**What you should do:**
Could you set down exactly the lines of the data below, starting at the one that holds "left shoulder: (82, 96)" and ending at the one that holds "left shoulder: (615, 310)", both included, and only those?

# # # # # # #

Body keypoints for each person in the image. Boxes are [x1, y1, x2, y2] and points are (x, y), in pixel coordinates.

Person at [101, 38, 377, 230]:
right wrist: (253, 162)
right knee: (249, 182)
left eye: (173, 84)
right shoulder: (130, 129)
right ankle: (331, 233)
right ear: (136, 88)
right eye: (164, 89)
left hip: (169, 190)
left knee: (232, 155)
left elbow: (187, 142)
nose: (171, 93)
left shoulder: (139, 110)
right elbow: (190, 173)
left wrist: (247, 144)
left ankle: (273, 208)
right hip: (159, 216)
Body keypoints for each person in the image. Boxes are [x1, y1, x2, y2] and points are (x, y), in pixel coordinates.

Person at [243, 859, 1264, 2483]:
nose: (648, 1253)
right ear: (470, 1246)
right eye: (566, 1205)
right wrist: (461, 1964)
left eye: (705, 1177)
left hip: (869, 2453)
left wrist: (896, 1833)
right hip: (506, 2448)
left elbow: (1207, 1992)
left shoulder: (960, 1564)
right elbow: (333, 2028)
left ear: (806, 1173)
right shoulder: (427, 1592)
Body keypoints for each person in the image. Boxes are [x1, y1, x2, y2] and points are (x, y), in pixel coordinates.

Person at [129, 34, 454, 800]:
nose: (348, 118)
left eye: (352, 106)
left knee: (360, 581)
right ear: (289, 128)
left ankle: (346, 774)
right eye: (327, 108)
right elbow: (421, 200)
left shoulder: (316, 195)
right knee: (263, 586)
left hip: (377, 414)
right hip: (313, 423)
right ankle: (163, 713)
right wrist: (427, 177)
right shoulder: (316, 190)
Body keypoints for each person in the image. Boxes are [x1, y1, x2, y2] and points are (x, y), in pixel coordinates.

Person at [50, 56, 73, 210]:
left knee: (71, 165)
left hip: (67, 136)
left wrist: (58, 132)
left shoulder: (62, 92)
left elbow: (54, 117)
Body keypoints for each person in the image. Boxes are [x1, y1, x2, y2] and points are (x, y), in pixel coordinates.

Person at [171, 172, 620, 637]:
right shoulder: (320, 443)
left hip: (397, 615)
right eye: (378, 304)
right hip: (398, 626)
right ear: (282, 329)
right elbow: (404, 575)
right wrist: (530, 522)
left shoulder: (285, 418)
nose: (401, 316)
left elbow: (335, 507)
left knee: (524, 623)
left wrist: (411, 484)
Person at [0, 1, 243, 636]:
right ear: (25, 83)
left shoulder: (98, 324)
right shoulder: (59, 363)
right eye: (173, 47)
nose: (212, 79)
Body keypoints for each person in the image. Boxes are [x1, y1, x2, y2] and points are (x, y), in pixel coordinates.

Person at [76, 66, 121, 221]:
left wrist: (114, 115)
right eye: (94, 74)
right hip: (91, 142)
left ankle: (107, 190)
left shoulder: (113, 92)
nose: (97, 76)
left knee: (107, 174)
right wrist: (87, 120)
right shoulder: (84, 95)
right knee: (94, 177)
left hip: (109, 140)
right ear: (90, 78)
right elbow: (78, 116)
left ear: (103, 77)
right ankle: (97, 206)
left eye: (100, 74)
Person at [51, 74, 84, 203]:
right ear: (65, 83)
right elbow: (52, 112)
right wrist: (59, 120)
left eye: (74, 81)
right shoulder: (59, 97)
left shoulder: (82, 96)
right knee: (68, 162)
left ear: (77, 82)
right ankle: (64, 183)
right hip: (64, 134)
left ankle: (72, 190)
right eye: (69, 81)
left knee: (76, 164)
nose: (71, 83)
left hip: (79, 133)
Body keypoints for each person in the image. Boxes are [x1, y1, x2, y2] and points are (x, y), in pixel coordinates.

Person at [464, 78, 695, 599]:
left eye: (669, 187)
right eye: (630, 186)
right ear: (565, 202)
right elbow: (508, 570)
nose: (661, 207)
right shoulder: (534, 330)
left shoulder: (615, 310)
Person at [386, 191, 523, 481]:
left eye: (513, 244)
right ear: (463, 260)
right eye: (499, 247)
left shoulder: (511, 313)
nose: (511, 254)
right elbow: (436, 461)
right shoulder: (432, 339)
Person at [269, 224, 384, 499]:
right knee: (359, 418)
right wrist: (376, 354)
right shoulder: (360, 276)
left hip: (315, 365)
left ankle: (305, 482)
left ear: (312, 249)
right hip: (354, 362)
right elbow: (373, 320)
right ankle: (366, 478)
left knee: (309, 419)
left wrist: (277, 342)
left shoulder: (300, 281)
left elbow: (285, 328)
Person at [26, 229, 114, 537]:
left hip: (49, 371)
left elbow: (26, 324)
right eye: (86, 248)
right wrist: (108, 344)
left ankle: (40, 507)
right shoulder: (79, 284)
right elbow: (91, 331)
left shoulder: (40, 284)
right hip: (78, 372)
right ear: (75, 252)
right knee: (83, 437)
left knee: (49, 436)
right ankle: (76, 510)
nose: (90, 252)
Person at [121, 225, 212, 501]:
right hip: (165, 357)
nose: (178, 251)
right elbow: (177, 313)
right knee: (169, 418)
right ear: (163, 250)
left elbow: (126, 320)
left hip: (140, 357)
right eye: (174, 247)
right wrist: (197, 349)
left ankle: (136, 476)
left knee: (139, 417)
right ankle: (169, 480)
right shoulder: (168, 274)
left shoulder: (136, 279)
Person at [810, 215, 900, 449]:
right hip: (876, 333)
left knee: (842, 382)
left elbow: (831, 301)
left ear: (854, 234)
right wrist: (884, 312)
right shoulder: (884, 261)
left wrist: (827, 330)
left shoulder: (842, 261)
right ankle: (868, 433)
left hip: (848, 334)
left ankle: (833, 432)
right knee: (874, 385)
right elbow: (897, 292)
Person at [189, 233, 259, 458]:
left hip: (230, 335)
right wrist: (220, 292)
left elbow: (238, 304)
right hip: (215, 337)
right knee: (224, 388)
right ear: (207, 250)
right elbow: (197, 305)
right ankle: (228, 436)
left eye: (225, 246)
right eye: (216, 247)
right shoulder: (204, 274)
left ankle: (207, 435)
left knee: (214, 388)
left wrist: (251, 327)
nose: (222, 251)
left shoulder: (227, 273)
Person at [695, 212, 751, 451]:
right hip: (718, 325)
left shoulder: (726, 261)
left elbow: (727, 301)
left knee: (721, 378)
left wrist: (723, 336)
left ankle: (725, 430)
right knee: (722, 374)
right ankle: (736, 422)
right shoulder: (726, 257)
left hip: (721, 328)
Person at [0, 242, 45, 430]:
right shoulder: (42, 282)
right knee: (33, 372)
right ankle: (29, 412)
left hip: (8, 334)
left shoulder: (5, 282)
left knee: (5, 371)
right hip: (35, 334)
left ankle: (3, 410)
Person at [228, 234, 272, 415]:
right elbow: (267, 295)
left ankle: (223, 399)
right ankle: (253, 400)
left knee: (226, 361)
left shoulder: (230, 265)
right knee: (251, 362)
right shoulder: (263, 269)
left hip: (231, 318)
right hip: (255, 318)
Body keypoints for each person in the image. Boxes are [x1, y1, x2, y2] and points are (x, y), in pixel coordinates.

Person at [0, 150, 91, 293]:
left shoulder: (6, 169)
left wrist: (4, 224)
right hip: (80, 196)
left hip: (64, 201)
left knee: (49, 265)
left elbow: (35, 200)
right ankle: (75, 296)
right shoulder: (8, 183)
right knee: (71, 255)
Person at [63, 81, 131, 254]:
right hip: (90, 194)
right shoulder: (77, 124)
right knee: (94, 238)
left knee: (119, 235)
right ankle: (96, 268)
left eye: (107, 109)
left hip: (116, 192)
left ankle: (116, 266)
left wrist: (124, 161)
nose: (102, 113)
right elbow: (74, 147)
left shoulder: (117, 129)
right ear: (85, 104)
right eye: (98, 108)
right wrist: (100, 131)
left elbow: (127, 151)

# # # # # # #

**Response area:**
left shoulder: (82, 96)
right knee: (68, 162)
left ear: (77, 82)
right ankle: (64, 183)
right hip: (64, 134)
left ankle: (72, 190)
right eye: (69, 81)
left knee: (76, 164)
nose: (71, 83)
left hip: (79, 133)
Body keypoints for each person in the image. Boxes are [x1, y1, x2, y2] and points are (x, y), in pixel coordinates.

Person at [464, 78, 695, 599]:
left eye: (669, 187)
right eye: (630, 186)
right ear: (565, 202)
right elbow: (508, 570)
nose: (661, 207)
right shoulder: (534, 330)
left shoulder: (615, 310)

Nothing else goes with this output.